# Énoncé 1
Quelles lignes des enregistrements ci-dessous contiennent la chaîne "tuplet" ? Extrayez-les toutes, en respectant la casse.

# Extrait du document
·····
Page d'histoire : Pose de la première pierre de la Place Royale de Nancy 18 mars 1752

La Place royale à Nancy
(gouache, XVIIIe siècle)
© Musée lorrain, Nancy

Dans l'Europe des Lumières, Nancy bénéficia d'une situation exceptionnelle car le rattachement de la Lorraine au royaume de France s'opéra en deux étapes imaginées par les diplomates français et autrichiens (1735-1737). François III, duc de Lorraine, renonça à ses Etats pour suivre une destinée impériale en épousant Marie-Thérèse en 1736. Stanislas Leszczynski, roi détrôné de Pologne et beau-père de Louis XV, reçut un pouvoir tout nominal sur la Lorraine, à charge pour lui de conduire en douceur le rattachement à la France. Il s'installa en 1737, à l'âge de soixante ans ; personne ne pouvait alors penser qu'il y régnerait jusqu'en 1766, ni qu'il y ferait travailler autant d'artistes.

L'impulsion avait été donnée par le duc Léopold, neveu par alliance de Louis XIV, qui avait reconstruit la Lorraine ravagée par les guerres du XVIIe siècle. Tout allemand par sa culture politique, mais français pas ses goûts, il avait su attirer Jules Hardouin Mansart à Nancy mais n'avait guère pu le retenir. C'est son élève Germain Boffrand qui devait prendre la relève, en construisant châteaux et hôtels selon les modèles d'Ile-de-France et en formant des collaborateurs très efficaces qui assuraient le suivi des chantiers. Parmi eux se trouvait Emmanuel Héré (1705-1763) dont Stanislas fit son Premier Architecte.

Résidant à Lunéville, à Commercy ou à la Malgrange, Stanislas avait compris toutes les réticences qu'il inspirait à ses nouveaux sujets. Il avait donc renoncé à habiter Nancy, mais non à l'embellir ; il y consacra l'essentiel des subsides que lui accordait son gendre par l'intermédiaire d'Antoine Chaumont de La Galaizière, chancelier et intendant de Lorraine. Alors que Léopold n'était pas parvenu à transformer l'antique Palais ducal (aujourd'hui, Musée historique lorrain) en un Nouveau Louvre, Stanislas préféra doter la cité des bâtiments modernes qui lui faisaient défaut, tant pour l'administration que pour la vie religieuse, artistique et intellectuelle.
·····
# Enregistrements bruts
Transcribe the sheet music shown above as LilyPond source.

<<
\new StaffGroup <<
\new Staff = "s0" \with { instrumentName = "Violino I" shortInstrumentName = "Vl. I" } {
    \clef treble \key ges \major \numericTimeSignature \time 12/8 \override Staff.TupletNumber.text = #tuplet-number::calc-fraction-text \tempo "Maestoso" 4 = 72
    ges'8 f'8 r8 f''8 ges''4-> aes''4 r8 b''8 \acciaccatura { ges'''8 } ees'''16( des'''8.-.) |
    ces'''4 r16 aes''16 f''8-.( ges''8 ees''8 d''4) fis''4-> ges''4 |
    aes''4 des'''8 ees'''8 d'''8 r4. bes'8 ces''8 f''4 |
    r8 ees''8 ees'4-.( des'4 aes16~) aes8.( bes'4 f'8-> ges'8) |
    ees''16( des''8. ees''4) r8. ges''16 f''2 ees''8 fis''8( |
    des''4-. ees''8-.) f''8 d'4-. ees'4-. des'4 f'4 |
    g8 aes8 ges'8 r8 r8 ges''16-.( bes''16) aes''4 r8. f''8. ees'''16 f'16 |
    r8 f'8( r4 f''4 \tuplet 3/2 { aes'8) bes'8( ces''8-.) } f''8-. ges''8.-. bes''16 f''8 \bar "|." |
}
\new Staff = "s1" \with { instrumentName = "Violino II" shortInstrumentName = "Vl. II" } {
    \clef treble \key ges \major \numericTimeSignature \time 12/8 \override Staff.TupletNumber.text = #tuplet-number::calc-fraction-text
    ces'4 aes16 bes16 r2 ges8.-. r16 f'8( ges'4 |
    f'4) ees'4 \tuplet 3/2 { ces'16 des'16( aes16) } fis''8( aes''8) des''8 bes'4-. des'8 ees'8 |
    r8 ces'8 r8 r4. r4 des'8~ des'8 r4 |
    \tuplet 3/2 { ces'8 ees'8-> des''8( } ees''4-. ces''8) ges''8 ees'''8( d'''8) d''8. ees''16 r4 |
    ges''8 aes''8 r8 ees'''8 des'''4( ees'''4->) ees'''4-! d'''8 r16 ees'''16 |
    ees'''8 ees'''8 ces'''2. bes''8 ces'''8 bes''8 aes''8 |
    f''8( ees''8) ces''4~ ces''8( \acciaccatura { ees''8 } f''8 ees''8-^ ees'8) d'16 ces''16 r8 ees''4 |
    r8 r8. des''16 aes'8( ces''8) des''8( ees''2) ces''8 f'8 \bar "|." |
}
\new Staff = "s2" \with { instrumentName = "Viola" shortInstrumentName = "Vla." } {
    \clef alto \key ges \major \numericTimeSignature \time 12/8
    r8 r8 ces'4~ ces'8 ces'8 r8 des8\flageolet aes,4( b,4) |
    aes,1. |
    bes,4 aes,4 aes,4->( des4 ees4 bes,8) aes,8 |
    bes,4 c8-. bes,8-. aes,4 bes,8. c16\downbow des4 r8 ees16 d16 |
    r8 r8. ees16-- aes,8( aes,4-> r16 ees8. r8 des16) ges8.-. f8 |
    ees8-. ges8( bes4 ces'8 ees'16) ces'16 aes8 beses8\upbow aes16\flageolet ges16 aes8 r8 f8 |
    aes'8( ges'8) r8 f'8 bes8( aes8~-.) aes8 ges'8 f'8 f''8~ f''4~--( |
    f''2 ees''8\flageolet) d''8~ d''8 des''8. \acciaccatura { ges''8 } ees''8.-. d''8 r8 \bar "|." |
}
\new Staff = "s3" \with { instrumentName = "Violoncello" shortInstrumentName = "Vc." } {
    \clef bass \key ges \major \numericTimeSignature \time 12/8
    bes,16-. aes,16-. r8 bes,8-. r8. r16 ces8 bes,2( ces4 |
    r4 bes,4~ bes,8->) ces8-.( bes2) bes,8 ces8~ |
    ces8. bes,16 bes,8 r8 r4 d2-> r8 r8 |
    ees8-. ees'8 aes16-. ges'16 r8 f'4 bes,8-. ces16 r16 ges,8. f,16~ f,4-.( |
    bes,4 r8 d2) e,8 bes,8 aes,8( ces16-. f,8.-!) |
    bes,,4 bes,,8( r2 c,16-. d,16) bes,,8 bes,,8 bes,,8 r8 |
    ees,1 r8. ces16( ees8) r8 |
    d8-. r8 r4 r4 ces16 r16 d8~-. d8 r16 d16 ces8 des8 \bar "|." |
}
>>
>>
·····
# Énoncé 2
Pourriez-vous poursuivre le texte sur Nancy sous Stanislas à partir de sa dernière phrase ?

# Résultat attendu 1
    \clef treble \key ges \major \numericTimeSignature \time 12/8 \override Staff.TupletNumber.text = #tuplet-number::calc-fraction-text \tempo "Maestoso" 4 = 72
    r8 f'8( r4 f''4 \tuplet 3/2 { aes'8) bes'8( ces''8-.) } f''8-. ges''8.-. bes''16 f''8 \bar "|." |
    \clef treble \key ges \major \numericTimeSignature \time 12/8 \override Staff.TupletNumber.text = #tuplet-number::calc-fraction-text
    f'4) ees'4 \tuplet 3/2 { ces'16 des'16( aes16) } fis''8( aes''8) des''8 bes'4-. des'8 ees'8 |
    \tuplet 3/2 { ces'8 ees'8-> des''8( } ees''4-. ces''8) ges''8 ees'''8( d'''8) d''8. ees''16 r4 |

# Résultat attendu 2
Héritier d'un duc qui accordait titres, faveurs et pensions à ses artistes, Stanislas trouva des équipes très performantes, au sein desquelles il convient de distinguer les Mique, entrepreneurs et architectes de grand talent, Barthélémy Guibal, le premier sculpteur entouré de nombreux praticiens très habiles, et le ferronnier Jean Lamour, tous déjà expérimentés et capables d'exécuter les desseins du roi de Pologne. Au déclin de sa vie, Stanislas trouvait en Lorraine les mêmes conditions favorables que Louis XIV au début de son règne personnel. C'est ce qui distingue les anciens duchés lorrains des autres provinces : une vie de cour, des artistes attitrés, enfin le pouvoir de décision d'un seul, de quoi assurer la cohérence et l'unité de grands projets.

Surnommé le Bienfaisant de son vivant, Stanislas intervint à Nancy avec une diplomatie consommée. Prince chrétien, il demanda à Héré de lui construire une nécropole : l'église Notre-Dame de Bon-Secours (1738-1743) lui permit de s'inscrire dans la tradition spirituelle locale d'un antique pèlerinage lié à la Bataille de Nancy et de doter le faubourg d'un remarquable sanctuaire baroque. Près de là, Héré construisit pour les Jésuites l'Hôtel des Missions Royales, un somptueux bâtiment pour les directeurs spirituels du Bienfaisant (1741-1743). Au même moment, Héré, Guibal et Lamour intervenaient dans les résidences du prince et dotaient ses parcs de " fabriques " ou constructions de fantaisie, très en avance sur leur temps.

L'anecdote est célèbre : un jour de 1751, Stanislas fit venir à Lunéville le lieutenant de police de Nancy, Nicolas Durival et l'informa de son désir de doter la cité d'une nouvelle place. Un crucial problème d'urbanisme ou plutôt de voirie faisait que les deux villes de Nancy, la médiévale et la moderne, communiquaient par un goulot d'étranglement. La Porte Royale, ouverte au XVIIe siècle dans les fortifications arasées par les Français, faisait passer de la place Carrière à une sorte de terrain vague. D'un côté, un espace créé au XVIe siècle pour les joutes, avec des maisons dissemblables mais déjà le noble hôtel de Craon, édifié par Boffrand qui avait introduit le modèle français de l'élévation à ordre colossal ; de l'autre, quelques hôtels gagnés sur la zone quasi militaire des anciennes fortifications et un espace difficile pour la circulation.

Toute proportion gardée, Nancy devait résoudre le même problème que Paris, avec le terrain inoccupé qui s'étendait entre le jardin des Tuileries et les Champs Élysées. Comme des villes importantes avaient voulu célébrer le roi en lui érigeant une statue (Bordeaux, Paris, Rennes, Rouen), Stanislas pensa que ce serait une manière habile d'habituer les Lorrains à leur futur souverain et pour lui l'occasion d'honorer un gendre plutôt réticent à l'égard de son beau-père.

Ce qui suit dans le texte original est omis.